Of course, challenges remain. There are gaps in the data: some 23% of the contracts coming out from the tenders have yet to be published by public procurement entities in 2022. The LPPO expects this figure to decrease after this indicator was recently added to the public dashboard. 

With green procurement still very much an emerging practice in many countries, achieving 100% in only two years seemed more a political statement than a realistic goal. But a data-driven approach is now helping to set milestones and measurable targets and track them in real-time for everyone to see. The procurement agency is already exploring new opportunities to apply that data and technology, such as using artificial intelligence to help buyers make greener decisions. 

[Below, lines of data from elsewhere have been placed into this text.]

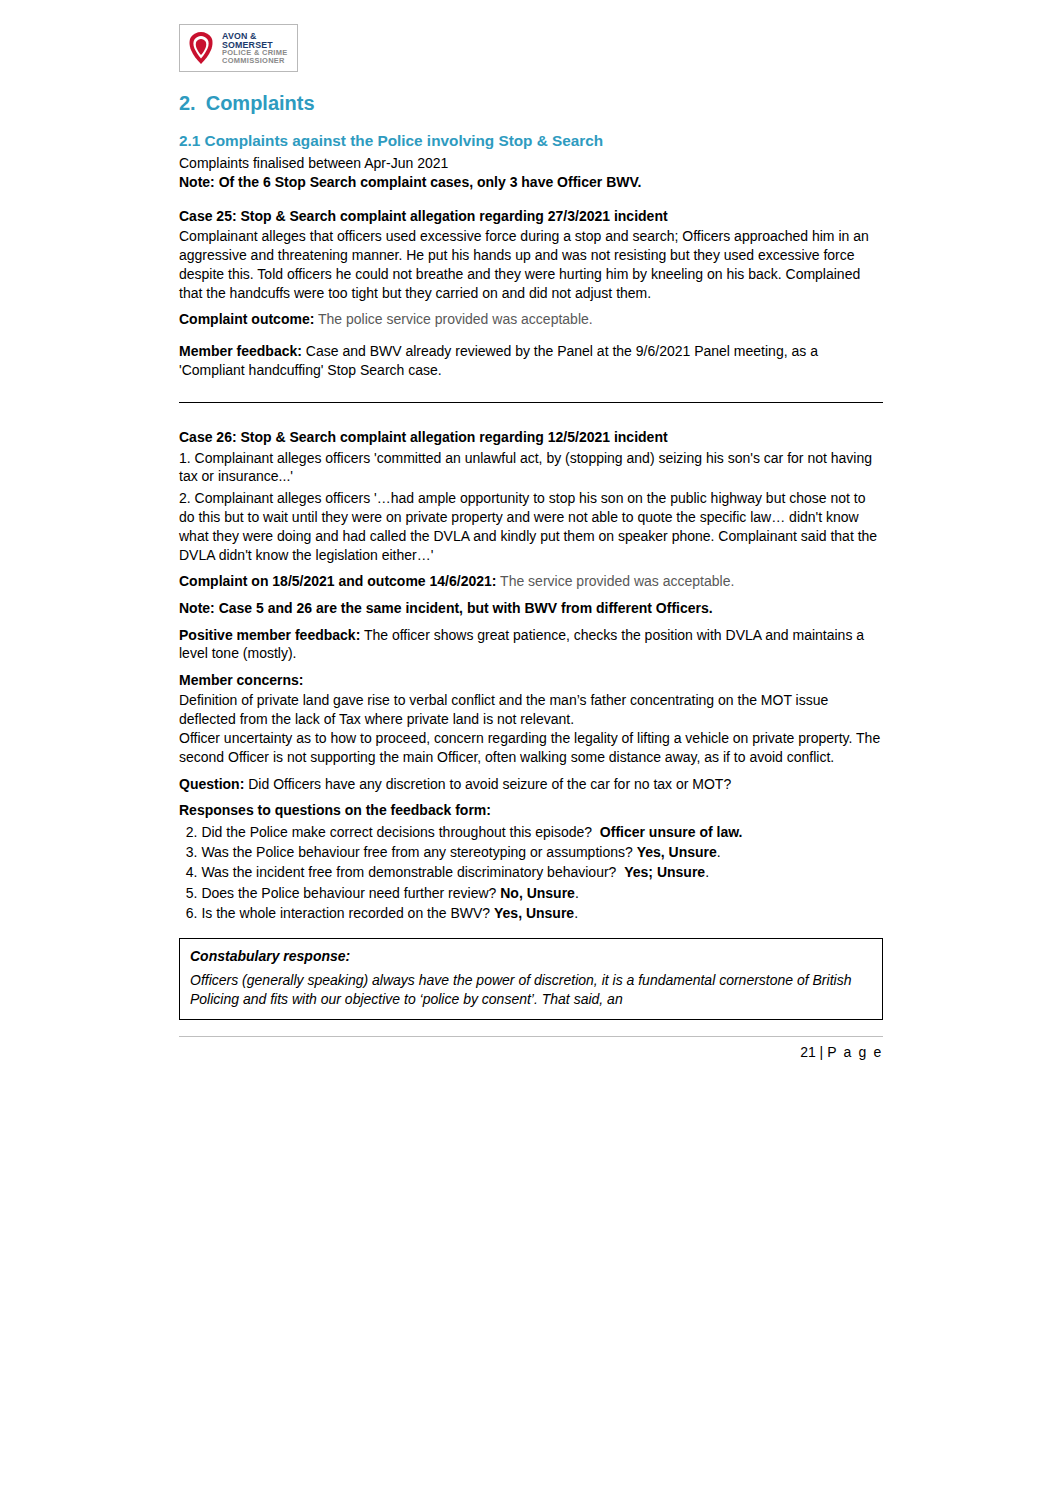AVON & SOMERSET POLICE & CRIME COMMISSIONER
2. Complaints
2.1 Complaints against the Police involving Stop & Search
Complaints finalised between Apr-Jun 2021
Note: Of the 6 Stop Search complaint cases, only 3 have Officer BWV.
Case 25: Stop & Search complaint allegation regarding 27/3/2021 incident
Complainant alleges that officers used excessive force during a stop and search; Officers approached him in an aggressive and threatening manner. He put his hands up and was not resisting but they used excessive force despite this. Told officers he could not breathe and they were hurting him by kneeling on his back. Complained that the handcuffs were too tight but they carried on and did not adjust them.
Complaint outcome: The police service provided was acceptable.
Member feedback: Case and BWV already reviewed by the Panel at the 9/6/2021 Panel meeting, as a 'Compliant handcuffing' Stop Search case.
Case 26: Stop & Search complaint allegation regarding 12/5/2021 incident
1. Complainant alleges officers 'committed an unlawful act, by (stopping and) seizing his son's car for not having tax or insurance...'
2. Complainant alleges officers '…had ample opportunity to stop his son on the public highway but chose not to do this but to wait until they were on private property and were not able to quote the specific law… didn't know what they were doing and had called the DVLA and kindly put them on speaker phone. Complainant said that the DVLA didn't know the legislation either…'
Complaint on 18/5/2021 and outcome 14/6/2021: The service provided was acceptable.
Note: Case 5 and 26 are the same incident, but with BWV from different Officers.
Positive member feedback: The officer shows great patience, checks the position with DVLA and maintains a level tone (mostly).
Member concerns:
Definition of private land gave rise to verbal conflict and the man’s father concentrating on the MOT issue deflected from the lack of Tax where private land is not relevant.
Officer uncertainty as to how to proceed, concern regarding the legality of lifting a vehicle on private property. The second Officer is not supporting the main Officer, often walking some distance away, as if to avoid conflict.
Question: Did Officers have any discretion to avoid seizure of the car for no tax or MOT?
Responses to questions on the feedback form:
Did the Police make correct decisions throughout this episode? Officer unsure of law.
Was the Police behaviour free from any stereotyping or assumptions? Yes, Unsure.
Was the incident free from demonstrable discriminatory behaviour? Yes; Unsure.
Does the Police behaviour need further review? No, Unsure.
Is the whole interaction recorded on the BWV? Yes, Unsure.
Constabulary response:
Officers (generally speaking) always have the power of discretion, it is a fundamental cornerstone of British Policing and fits with our objective to ‘police by consent’. That said, an
21 | P a g e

The reform has a clear future action plan, which includes strengthening the legal mandate for green purchasing, further professionalizing the process, and introducing new tools into the e-procurement system that will facilitate greener procurement choices by 2025. 

“Here in In October, we’re organizing the Green Procurement Fair to help buyers meet suppliers face-to-face to learn about exclusively sustainable products, services and works,” added the LPPO’s Kazulis. 

With climate change already having visible effects around the globe, Lithuania’s experience holds valuable lessons for all governments facing the challenge of making their procurement practices better for people and the planet.